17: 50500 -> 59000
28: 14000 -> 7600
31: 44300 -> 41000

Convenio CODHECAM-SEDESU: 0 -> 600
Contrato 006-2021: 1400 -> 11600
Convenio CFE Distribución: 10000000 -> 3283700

▶ _Task to carry out_: If a line in the material contains the word "Convenio", copy that line.

▶ _Response for this exercise_:
Convenio CODHECAM-SEDESU: 0 -> 600
Convenio CFE Distribución: 10000000 -> 3283700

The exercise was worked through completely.